Lucid Culture

JAZZ, CLASSICAL MUSIC AND THE ARTS IN NEW YORK CITY

A Haunting Solo Piano Perspective on the Dark, Politically Relevant Genius of Charles Mingus

Charles Mingus’ music is so colorful, and often so hard-hitting that you’d think it would translate naturally to solo piano. But there’s also triage involved: his tunes can be so intricate that the harmonic choices available to a pianist are staggering. On the new album of her solo Mingus arrangements. I Pledge Allegiance to the Flag – The White Flag (streaming at Sunnyside Records),, pianist Stephanie Nilles cuts loose with a revelatory set of classics, heavy on the political material, all of which is no less relevant today.

Mingus’ widow Sue was asked several years ago what direction her husband would have gone in, had he lived, and her response that he was most inclined toward what she termed the “third-stream,” embodying elements of jazz along with the classical music he’d been trained in. In that case, it’s hardly a stretch to think he’d dig this album.

The album title is sarcastic, drawing on a Mingus quote about white hegemony, on the eve of being evicted from his Manhattan loft. Nilles doesn’t waste any time getting down to business with an epic, strikingly terse, stride-inflected take of Fables of Faubus, complete with sarcastic vocalizing as she shifts from grim insistence to a stark, minimalist bluesiness as her left hand drops out completely out for awhile. It’s hardly what you’d expect in a song written by a bass player. But If anything, this is arguably even darker than the original anti-racist broadside, especially when Nilles hits that evil, circling music-box phrasing about a third of the way through.

She has pointillistic fun with pentatonics as East Coasting gathers steam, building to a dance that’s just short of a romp and a funny ending that does the composer justice. Oh Lord Don’t Let Them Drop That Atomic Bomb on Me sounds for a second that Nilles is going to make a slow drag out of it, but she opts for staccato agitation and gallows humor instead.

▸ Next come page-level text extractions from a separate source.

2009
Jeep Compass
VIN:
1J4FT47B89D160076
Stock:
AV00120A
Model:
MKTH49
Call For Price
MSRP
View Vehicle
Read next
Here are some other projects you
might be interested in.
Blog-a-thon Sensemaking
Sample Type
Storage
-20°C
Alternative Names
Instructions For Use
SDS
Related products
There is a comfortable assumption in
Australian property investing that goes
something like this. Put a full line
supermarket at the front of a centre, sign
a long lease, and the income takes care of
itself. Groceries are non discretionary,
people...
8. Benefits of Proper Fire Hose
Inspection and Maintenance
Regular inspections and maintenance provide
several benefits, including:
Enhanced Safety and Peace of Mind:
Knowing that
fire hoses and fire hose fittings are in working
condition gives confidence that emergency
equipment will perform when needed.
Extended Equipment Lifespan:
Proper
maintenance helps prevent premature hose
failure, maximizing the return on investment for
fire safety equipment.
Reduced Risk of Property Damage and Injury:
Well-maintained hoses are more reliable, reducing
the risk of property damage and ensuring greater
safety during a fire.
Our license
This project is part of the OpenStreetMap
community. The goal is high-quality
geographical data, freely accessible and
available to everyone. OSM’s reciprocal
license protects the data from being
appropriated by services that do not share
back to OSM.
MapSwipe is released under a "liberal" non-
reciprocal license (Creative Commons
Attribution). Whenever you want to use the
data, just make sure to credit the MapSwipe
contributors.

Nilles’ transcription of Charles McPherson’s sax solo from MIngus’ OP matches its steady, lickety-split ragtime flair. Her version of Goodbye Pork Pie Hat is stark and mutedly funereal, with Satie in the lefthand. She finds the ballad hidden deep within the bustling swing of Free Cell Block F, ‘Tis Nazi USA, but also plenty of unease and chaos: it screams out to you to revisit Mingus playing it and discover what she found there.

Devil Woman comes across as more of an exercise in blues phrasing: this devil only peaks her head through the door down to hell. Peggy’s Blue Skylight has a beautifully evocative, Debussyesque starriness balanced by moody bolero allusions. Pithecanthropus Erectus is the funniest number here, Nilles indulging in some deadpan stumbles in lieu of a stroll and a little cynical freewheeling.

She draws out some subtle echoes of Faubus in Remember Rockefeller at Attica, which otherwise comes across as a brisk Brubeckian walk with some unexpectedly jaunty flourishes.

She closes the album not with Mingus but with a mournfully minimalistic take of Coltrane’s Alabama, with a bit of Nina Simone’s take of the old Scottish folk song Black Is the Colour mixed in.